Outskirts is no traditional history book. It comes close to anthropomorphising the Green Belt. Grindrod recalls his childhood experience in such a way that the two histories are woven together. Memories and facts for both family and Green Belt are placed side-by-side as if the latter was a relative that lived nearby and joined in on family trips. 

The book abounds with heart and soul.  There is an inescapable immediacy to the honest recollections of his parents: ‘John the dyslexic, Marj with her love of words... the indestructible superwoman, held together with Disprin, tea and irony.’ There is empathy throughout: ‘To city dwellers the Green Belt is tightening around our throats. To country folk we are ignorant barbarians, intent on its destruction.

This could make Outskirts the most popular contribution to Green Belt discussion in the past 50 years. The facts are there: the same facts as used in other reports, papers and articles. Yet, taking Amazon reader reviews as a litmus test, there are no indignant calls to arms, no accusations of vested interests or collusion.

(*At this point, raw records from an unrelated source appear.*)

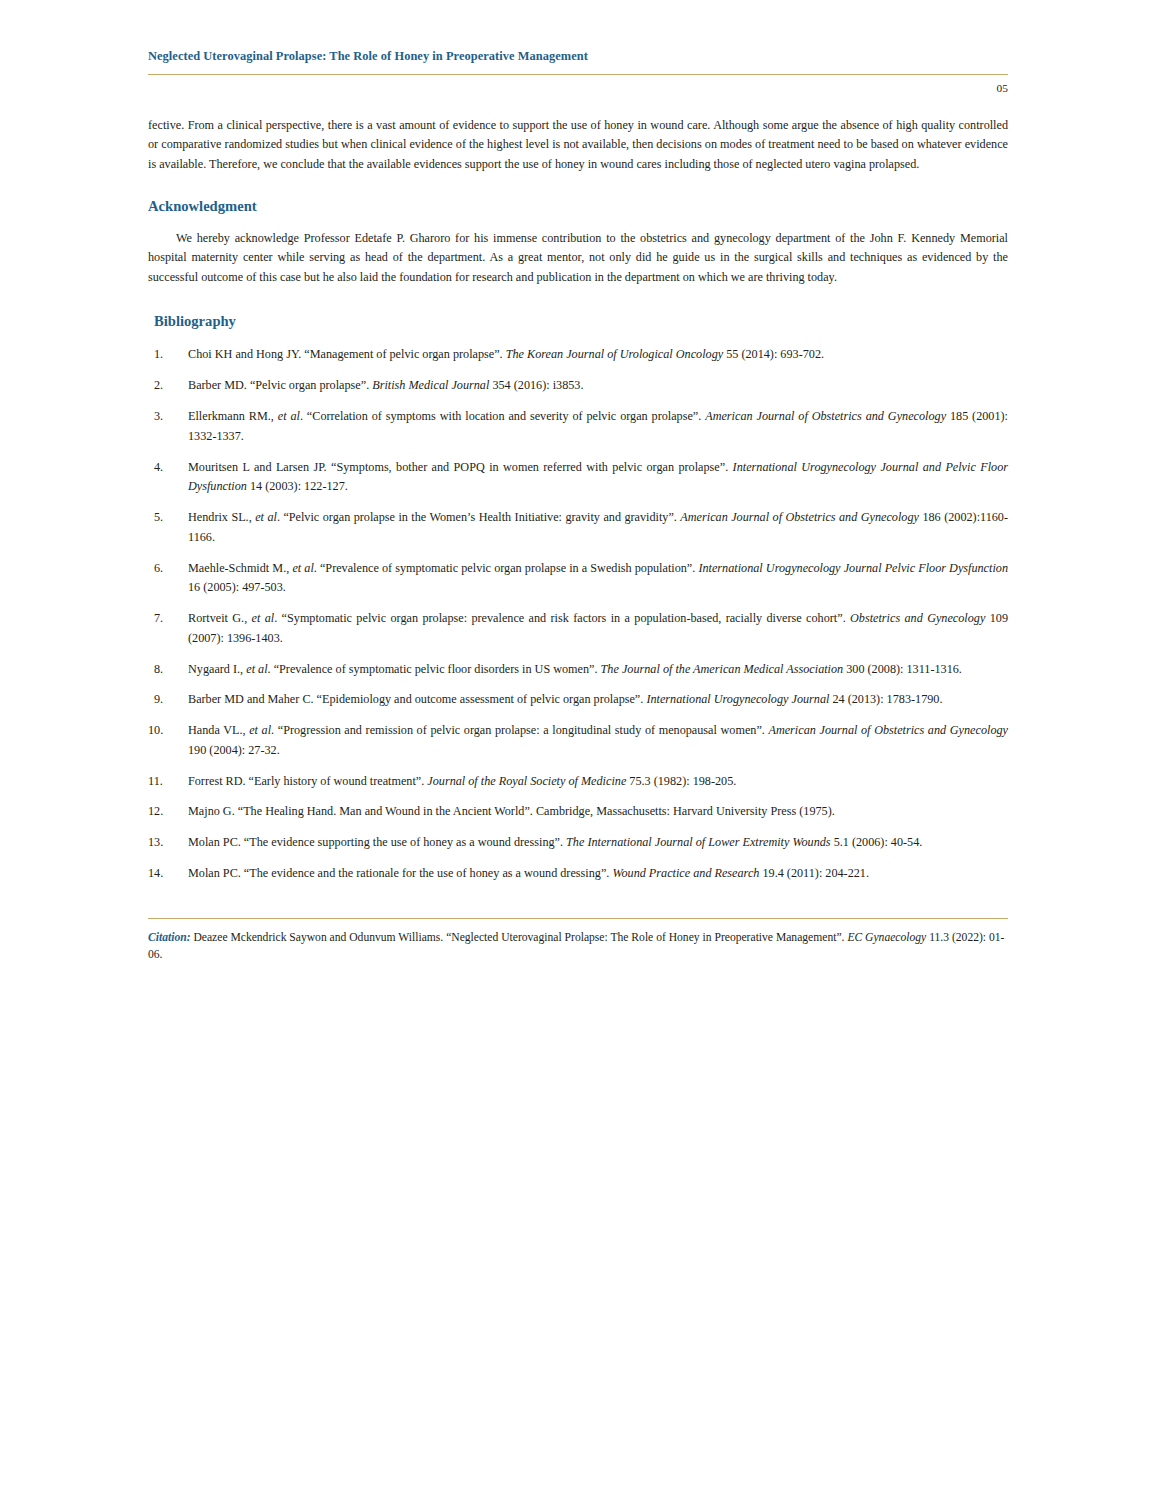Neglected Uterovaginal Prolapse: The Role of Honey in Preoperative Management
05
fective. From a clinical perspective, there is a vast amount of evidence to support the use of honey in wound care. Although some argue the absence of high quality controlled or comparative randomized studies but when clinical evidence of the highest level is not available, then decisions on modes of treatment need to be based on whatever evidence is available. Therefore, we conclude that the available evidences support the use of honey in wound cares including those of neglected utero vagina prolapsed.
Acknowledgment
We hereby acknowledge Professor Edetafe P. Gharoro for his immense contribution to the obstetrics and gynecology department of the John F. Kennedy Memorial hospital maternity center while serving as head of the department. As a great mentor, not only did he guide us in the surgical skills and techniques as evidenced by the successful outcome of this case but he also laid the foundation for research and publication in the department on which we are thriving today.
Bibliography
Choi KH and Hong JY. “Management of pelvic organ prolapse”. The Korean Journal of Urological Oncology 55 (2014): 693-702.
Barber MD. “Pelvic organ prolapse”. British Medical Journal 354 (2016): i3853.
Ellerkmann RM., et al. “Correlation of symptoms with location and severity of pelvic organ prolapse”. American Journal of Obstetrics and Gynecology 185 (2001): 1332-1337.
Mouritsen L and Larsen JP. “Symptoms, bother and POPQ in women referred with pelvic organ prolapse”. International Urogynecology Journal and Pelvic Floor Dysfunction 14 (2003): 122-127.
Hendrix SL., et al. “Pelvic organ prolapse in the Women’s Health Initiative: gravity and gravidity”. American Journal of Obstetrics and Gynecology 186 (2002):1160-1166.
Maehle-Schmidt M., et al. “Prevalence of symptomatic pelvic organ prolapse in a Swedish population”. International Urogynecology Journal Pelvic Floor Dysfunction 16 (2005): 497-503.
Rortveit G., et al. “Symptomatic pelvic organ prolapse: prevalence and risk factors in a population-based, racially diverse cohort”. Obstetrics and Gynecology 109 (2007): 1396-1403.
Nygaard I., et al. “Prevalence of symptomatic pelvic floor disorders in US women”. The Journal of the American Medical Association 300 (2008): 1311-1316.
Barber MD and Maher C. “Epidemiology and outcome assessment of pelvic organ prolapse”. International Urogynecology Journal 24 (2013): 1783-1790.
Handa VL., et al. “Progression and remission of pelvic organ prolapse: a longitudinal study of menopausal women”. American Journal of Obstetrics and Gynecology 190 (2004): 27-32.
Forrest RD. “Early history of wound treatment”. Journal of the Royal Society of Medicine 75.3 (1982): 198-205.
Majno G. “The Healing Hand. Man and Wound in the Ancient World”. Cambridge, Massachusetts: Harvard University Press (1975).
Molan PC. “The evidence supporting the use of honey as a wound dressing”. The International Journal of Lower Extremity Wounds 5.1 (2006): 40-54.
Molan PC. “The evidence and the rationale for the use of honey as a wound dressing”. Wound Practice and Research 19.4 (2011): 204-221.
Citation: Deazee Mckendrick Saywon and Odunvum Williams. “Neglected Uterovaginal Prolapse: The Role of Honey in Preoperative Management”. EC Gynaecology 11.3 (2022): 01-06.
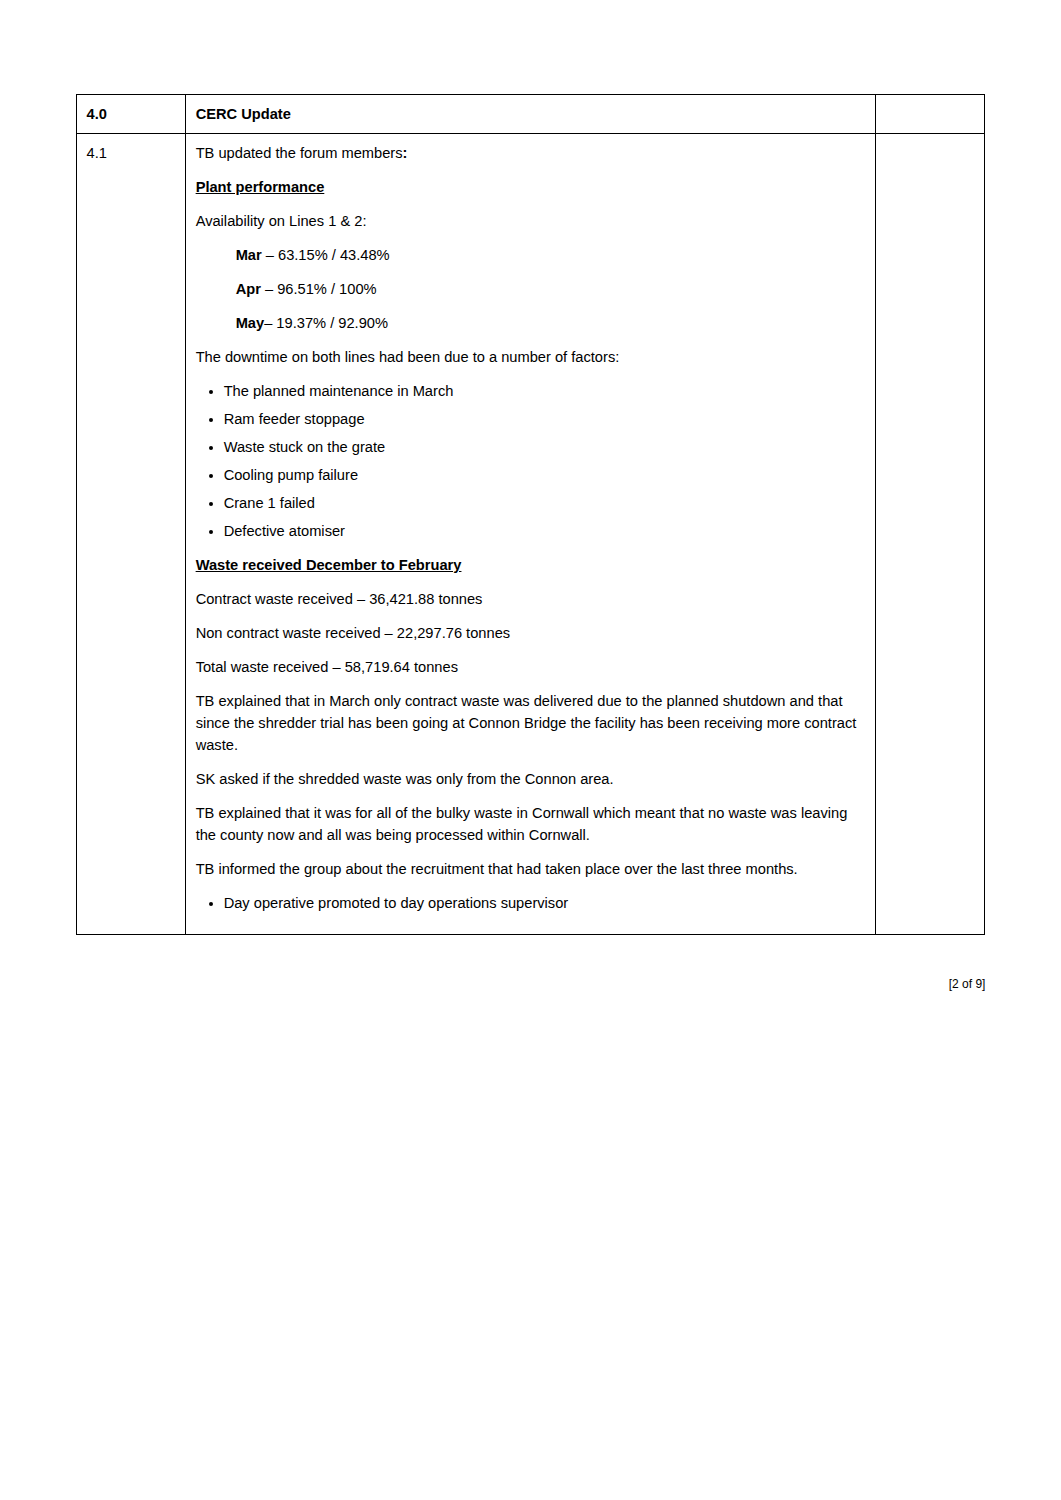| 4.0 | CERC Update | |
| 4.1 | TB updated the forum members : Plant performance Availability on Lines 1 & 2: Mar – 63.15% / 43.48% Apr – 96.51% / 100% May – 19.37% / 92.90% The downtime on both lines had been due to a number of factors: The planned maintenance in March Ram feeder stoppage Waste stuck on the grate Cooling pump failure Crane 1 failed Defective atomiser Waste received December to February Contract waste received – 36,421.88 tonnes Non contract waste received – 22,297.76 tonnes Total waste received – 58,719.64 tonnes TB explained that in March only contract waste was delivered due to the planned shutdown and that since the shredder trial has been going at Connon Bridge the facility has been receiving more contract waste. SK asked if the shredded waste was only from the Connon area. TB explained that it was for all of the bulky waste in Cornwall which meant that no waste was leaving the county now and all was being processed within Cornwall. TB informed the group about the recruitment that had taken place over the last three months. Day operative promoted to day operations supervisor | |
[2 of 9]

Of the 21 posts thus far, all offer four or five stars.

In 1993 John Major spoke to the Conservative Group for Europe about another defining issue of our age. He conjured a vision of Britain as ‘the country of long shadows on county grounds, warm beer, invincible green suburbs, dog lovers and pools fillers’ in which ‘we trust our own integrity as a people quite enough to fear nothing in Europe’. Grindrod expresses no clear opinion, but Outskirts could be read as an everyman’s re-making of the same case.

Outskirts blends recollection of days out with a tale that takes us from Thomas More’s Utopia (1516) to the present day, reminding us how the often emotive and irrational feelings that make us human are so instinctively imprinted upon otherwise straightforward and rational public policies. Grindrod reveals how a simple technical designation can become something so meaningful to so many people. If for no other reason, this makes it a must read.